Centre for Molecular Modeling, CSIR-Indian Institute of Chemical Technology, Hyderabad, 500007, India; Academy of Scientific and Innovative Research (AcSIR), Ghaziabad, 201002, India.
Academy of Scientific and Innovative Research (AcSIR), Ghaziabad, 201002, India; Advanced Computation and Data Sciences Division, CSIR - North East Institute of Science and Technology, Jorhat, Assam, 785 006, India.
Comput Biol Med. 2021 Nov;138:104856. doi: 10.1016/j.compbiomed.2021.104856. Epub 2021 Sep 10.
Machine learning and data-driven approaches are currently being widely used in drug discovery and development due to their potential advantages in decision-making based on the data leveraged from existing sources. Applying these approaches to drug repurposing (DR) studies can identify new relationships between drug molecules, therapeutic targets and diseases that will eventually help in generating new insights for developing novel therapeutics. In the current study, a dataset of 1671 approved drugs is analyzed using a combined approach involving unsupervised Machine Learning (ML) techniques (Principal Component Analysis (PCA) followed by k-means clustering) and Structure-Activity Relationships (SAR) predictions for DR. PCA is applied on all the two dimensional (2D) molecular descriptors of the dataset and the first five Principal Components (PC) were subsequently used to cluster the drugs into nine well separated clusters using k-means algorithm. We further predicted the biological activities for the drug-dataset using the PASS (Predicted Activities Spectra of Substances) tool. These predicted activity values are analyzed systematically to identify repurposable drugs for various diseases. Clustering patterns obtained from k-means showed that every cluster contains subgroups of structurally similar drugs that may or may not have similar therapeutic indications.
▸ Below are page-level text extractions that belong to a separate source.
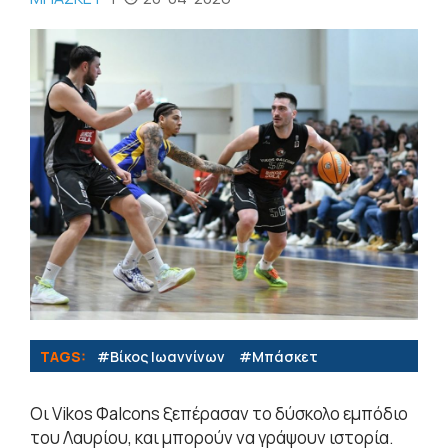
TAGS:
#Βίκος Ιωαννίνων
#Μπάσκετ
Οι Vikos Φalcons ξεπέρασαν το δύσκολο εμπόδιο
του Λαυρίου, και μπορούν να γράψουν ιστορία.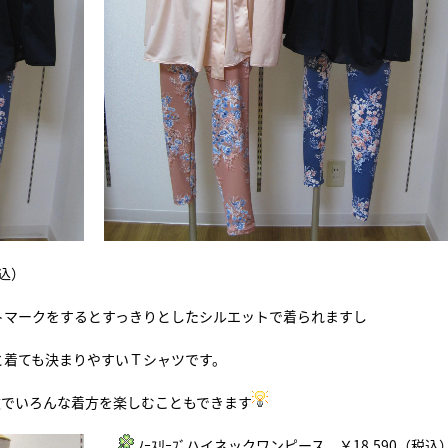
税込）
マークをするとすっきりとしたシルエットで着られますし
着ても決まりやすいＴシャツです。
でいろんな着方を楽しむこともできます
ﾉｰｽﾘｰﾌﾞハイネックワンピース ￥18,590（税込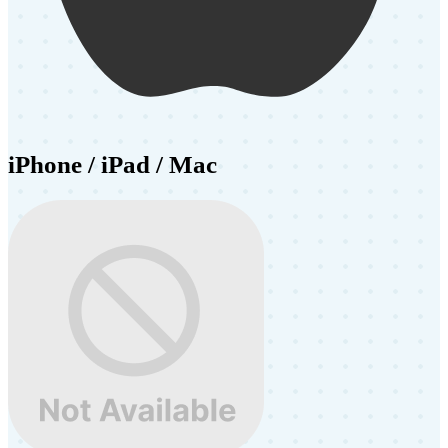
iPhone / iPad / Mac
We hypothesized that such structurally similar but therapeutically different drugs can be repurposed for the native indications of other drugs of the same cluster based on their high predicted biological activities obtained from PASS analysis. In line with this, we identified 66 drugs from the nine clusters which are structurally similar but have different therapeutic uses and can therefore be repurposed for one or more native indications of other drugs of the same cluster. Some of these drugs not only share a common substructure but also bind to the same target and may have a similar mechanism of action, further supporting our hypothesis. Furthermore, based on the analysis of predicted biological activities, we identified 1423 drugs that can be repurposed for 366 new indications against several diseases. In this study, an integrated approach of unsupervised ML and SAR analysis have been used to identify new indications for approved drugs and the study provides novel insights into clustering patterns generated through descriptor level analysis of approved drugs.
机器学习和数据驱动方法由于其在基于现有数据源进行决策方面的潜在优势,目前在药物发现和开发中得到了广泛应用。将这些方法应用于药物重定位 (DR) 研究,可以在药物分子、治疗靶点和疾病之间发现新的关系,最终有助于为开发新的治疗方法提供新的见解。在本研究中,使用一种综合方法分析了包含 1671 种已批准药物的数据集,该方法涉及无监督机器学习 (ML) 技术(主成分分析 (PCA) 后接 k-均值聚类)和结构-活性关系 (SAR) 预测用于 DR。PCA 应用于数据集的所有二维 (2D) 分子描述符,随后使用前五个主成分 (PC) 使用 k-均值算法将药物聚类为九个分离良好的簇。我们进一步使用 PASS(预测物质的活动谱)工具预测药物-数据集的生物活性。系统地分析这些预测的活性值,以确定用于各种疾病的可重定位药物。k-均值聚类模式表明,每个簇都包含结构相似药物的亚组,这些药物可能具有相似的治疗适应症,也可能没有。我们假设,基于 PASS 分析获得的高预测生物活性,可以将具有相似结构但治疗作用不同的药物重新用于同一簇中其他药物的天然适应症。根据这一假设,我们从九个簇中确定了 66 种药物,这些药物结构相似但具有不同的治疗用途,因此可以重新用于同一簇中其他药物的一种或多种天然适应症。其中一些药物不仅共享一个共同的亚结构,而且还与同一靶点结合,可能具有相似的作用机制,进一步支持我们的假设。此外,基于预测生物活性的分析,我们确定了 1423 种药物可重新用于针对 366 种新适应症的多种疾病。在这项研究中,使用了无监督 ML 和 SAR 分析的综合方法来确定已批准药物的新适应症,该研究为通过已批准药物的描述符级分析生成的聚类模式提供了新的见解。